If you think of cars reflecting test-driven development; they all were tested
and rated on head-on collisions, but people noticed that you often, perhaps
most often, don't hit head on, but try to evade or simply drift into oncoming
traffic. So cars were designed to test well on what turns out to be the less
common case! And people who buy cars by safety ratings were also unwittingly
optimizing for the wrong case.

And the test has been a shock: my car, a mini, was rated very highly in front
collision safety, but the first time it received the small overlap test it
performed very poorly. (Luckily my wife's Mercedes did much better). When the
test was first run in 2012, I believe no cars did particularly well.

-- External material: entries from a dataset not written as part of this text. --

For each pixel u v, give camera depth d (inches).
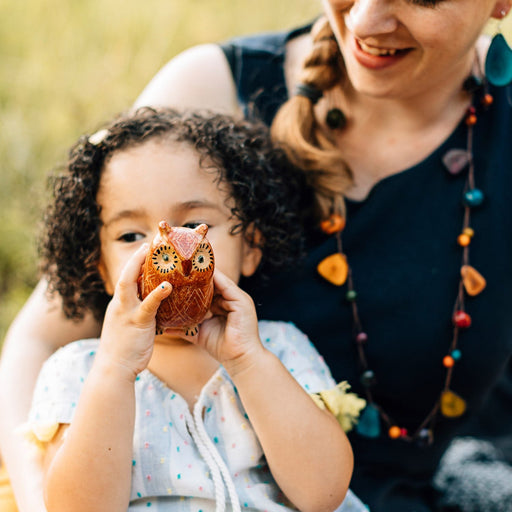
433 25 53.6
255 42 73.3
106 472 50.7
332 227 65.4
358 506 62.5
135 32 154.8
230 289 53.3
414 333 65.3
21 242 114.3
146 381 57.8
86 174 58.8
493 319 65.7
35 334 69.7
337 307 65.6
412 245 65.3
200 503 55.2
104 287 63.9
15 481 60.3
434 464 73.2
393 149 66.6
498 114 66.4
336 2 56.9
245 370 53.1
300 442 53.1
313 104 67.2
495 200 65.2
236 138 61.9
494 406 88.0
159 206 56.2
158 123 59.9
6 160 123.8
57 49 149.0
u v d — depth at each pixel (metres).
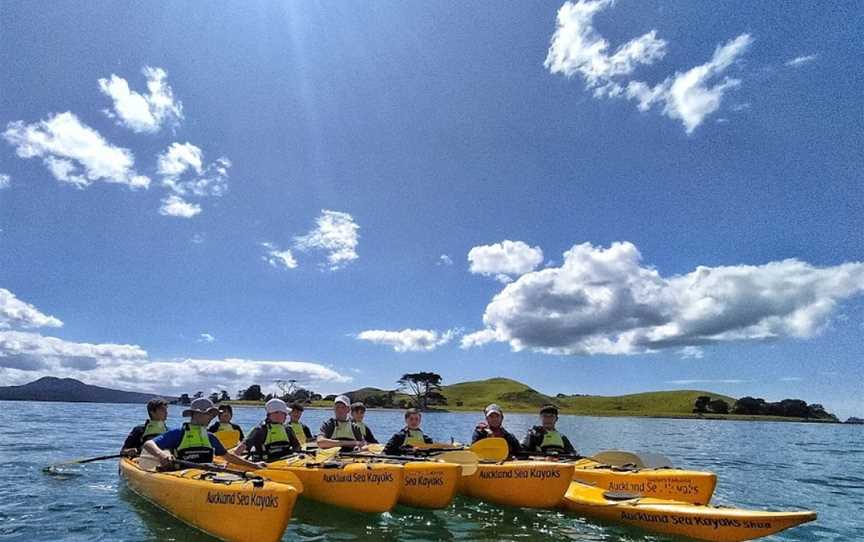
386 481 3.96
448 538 3.54
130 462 4.76
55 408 26.33
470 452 4.66
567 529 3.77
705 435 18.84
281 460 4.56
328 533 3.60
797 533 4.06
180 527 3.54
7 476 5.27
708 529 3.55
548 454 5.11
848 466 8.75
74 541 3.26
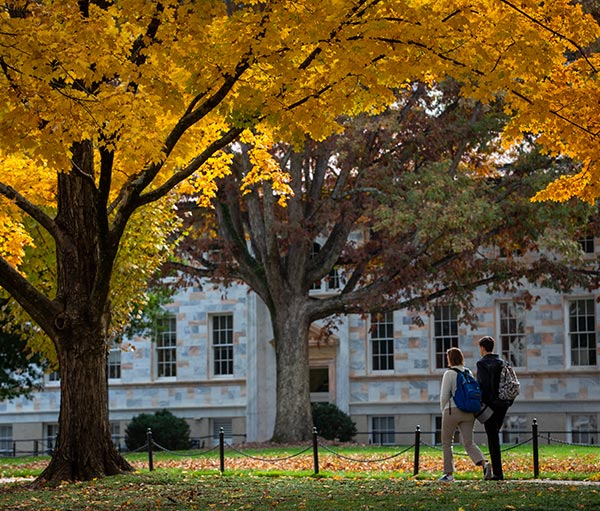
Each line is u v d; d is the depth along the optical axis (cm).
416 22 1420
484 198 3097
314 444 2142
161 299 4225
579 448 3005
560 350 4416
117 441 4966
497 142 3347
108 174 1700
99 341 1983
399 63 1459
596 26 1545
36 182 2052
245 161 3316
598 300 3531
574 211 3133
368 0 1454
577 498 1385
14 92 1369
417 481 1822
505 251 3581
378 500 1473
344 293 3544
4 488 1919
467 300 3403
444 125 3238
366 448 3219
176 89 1470
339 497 1549
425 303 3422
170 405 4922
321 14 1386
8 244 2175
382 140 3222
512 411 4450
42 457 3522
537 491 1504
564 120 1614
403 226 3047
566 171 3141
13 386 3984
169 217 2717
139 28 1487
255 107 1481
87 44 1377
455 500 1423
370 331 3559
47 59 1332
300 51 1459
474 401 1753
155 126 1462
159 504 1534
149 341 4981
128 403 4981
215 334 4938
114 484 1839
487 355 1791
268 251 3450
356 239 4575
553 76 1622
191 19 1426
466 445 1780
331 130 1543
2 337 3722
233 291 4900
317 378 4856
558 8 1521
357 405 4622
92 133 1454
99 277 1883
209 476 2072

The current results reflect redesign to reflect this new test (it's not like
it emerged from a vacuum -- car companies knew it was coming and were involved
in designing the test). I would have thought Tesla would also have taken this
test into account as the Model S was introduced in 2012. And even reading the
article I thought so too until I read the statement on Tesla's web site. It
reads to me that they they didn't take the test into account. I hope that is
just poor wording on their part.

------
jedimastert
I guess the better question is, don't they have the data, results, and
guidelines to look at? This might seem like a silly question, but how does the
IIHS make it's results?

------
chrismealy
Model S is an old car. They need to design a new one.